**What is expected**
Only the pictures should be dropped; copy the rest of the entries exactly.

**Records for the task**
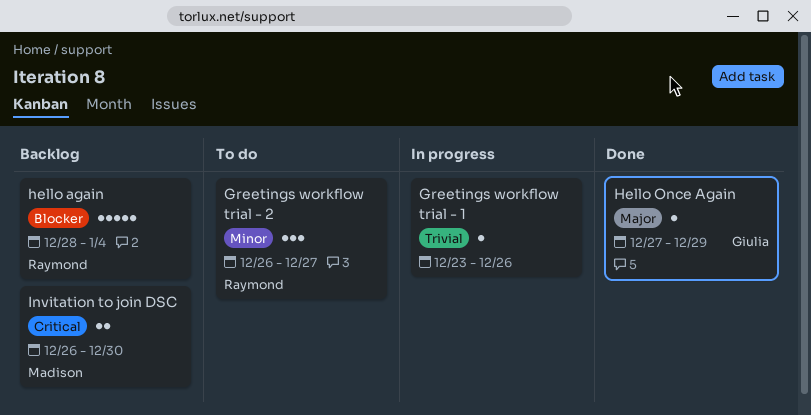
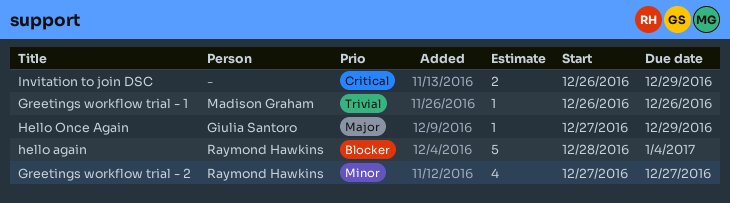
Greetings workflow trial - 1, owner: none -> Madison Graham
Greetings workflow trial - 1, start: Dec 23 -> Dec 26
Greetings workflow trial - 2, estimate: 3 -> 4
Greetings workflow trial - 2, start: Dec 26 -> Dec 27
Invitation to join DSC, owner: Madison Graham -> none
Invitation to join DSC, due: Dec 30 -> Dec 29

**Result**
Greetings workflow trial - 1, owner: none -> Madison Graham
Greetings workflow trial - 1, start: Dec 23 -> Dec 26
Greetings workflow trial - 2, estimate: 3 -> 4
Greetings workflow trial - 2, start: Dec 26 -> Dec 27
Invitation to join DSC, owner: Madison Graham -> none
Invitation to join DSC, due: Dec 30 -> Dec 29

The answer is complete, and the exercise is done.